TASK MATERIAL:

-- Opening Marker --

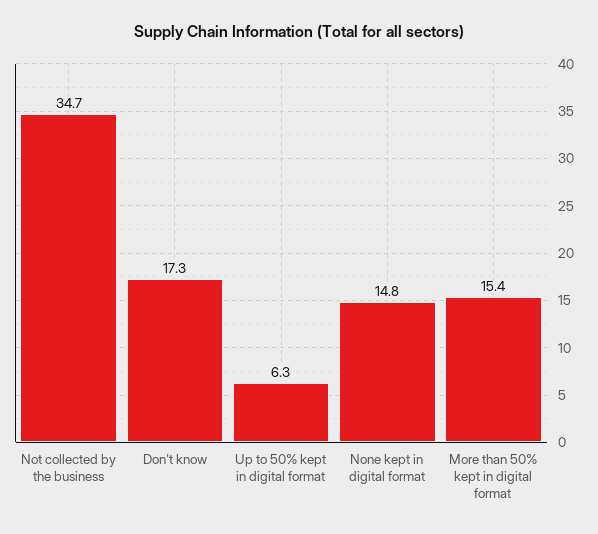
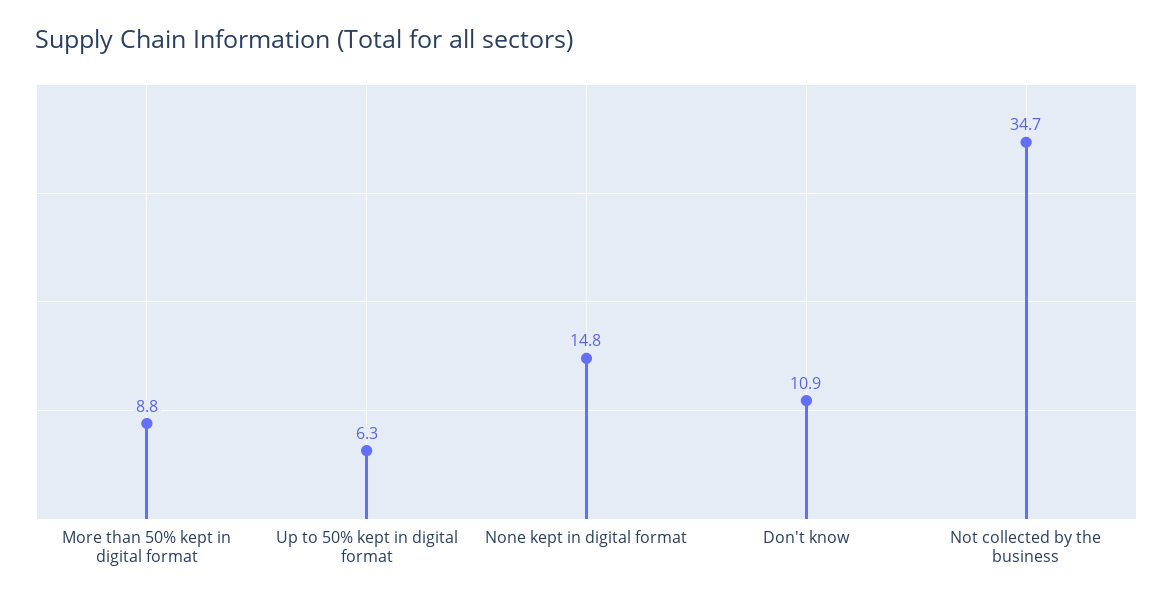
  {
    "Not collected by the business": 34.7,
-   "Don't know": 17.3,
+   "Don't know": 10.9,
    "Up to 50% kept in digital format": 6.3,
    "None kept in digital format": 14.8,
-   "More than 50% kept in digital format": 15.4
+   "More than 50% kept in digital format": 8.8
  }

-- Closing Marker --
-- Opening Marker --

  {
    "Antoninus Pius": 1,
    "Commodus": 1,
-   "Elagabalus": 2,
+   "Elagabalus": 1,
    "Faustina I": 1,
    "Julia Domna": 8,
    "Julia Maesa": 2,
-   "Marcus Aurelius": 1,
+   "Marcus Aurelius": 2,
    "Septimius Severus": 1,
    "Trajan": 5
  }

-- Closing Marker --
-- Opening Marker --

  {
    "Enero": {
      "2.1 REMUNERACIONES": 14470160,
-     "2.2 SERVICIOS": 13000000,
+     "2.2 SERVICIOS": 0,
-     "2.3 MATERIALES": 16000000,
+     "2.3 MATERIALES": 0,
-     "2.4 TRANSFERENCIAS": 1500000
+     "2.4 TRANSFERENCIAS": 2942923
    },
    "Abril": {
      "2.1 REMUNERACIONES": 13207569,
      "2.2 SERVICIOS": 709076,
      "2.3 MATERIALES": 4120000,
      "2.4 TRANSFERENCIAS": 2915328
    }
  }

-- Closing Marker --

WHAT THE EXERCISE ASKS: The word "kept" may appear in several lines of the data; copy every line where it does.

RESPONSE TO THIS TASK:
    "Up to 50% kept in digital format": 6.3,
    "None kept in digital format": 14.8,
-   "More than 50% kept in digital format": 15.4
+   "More than 50% kept in digital format": 8.8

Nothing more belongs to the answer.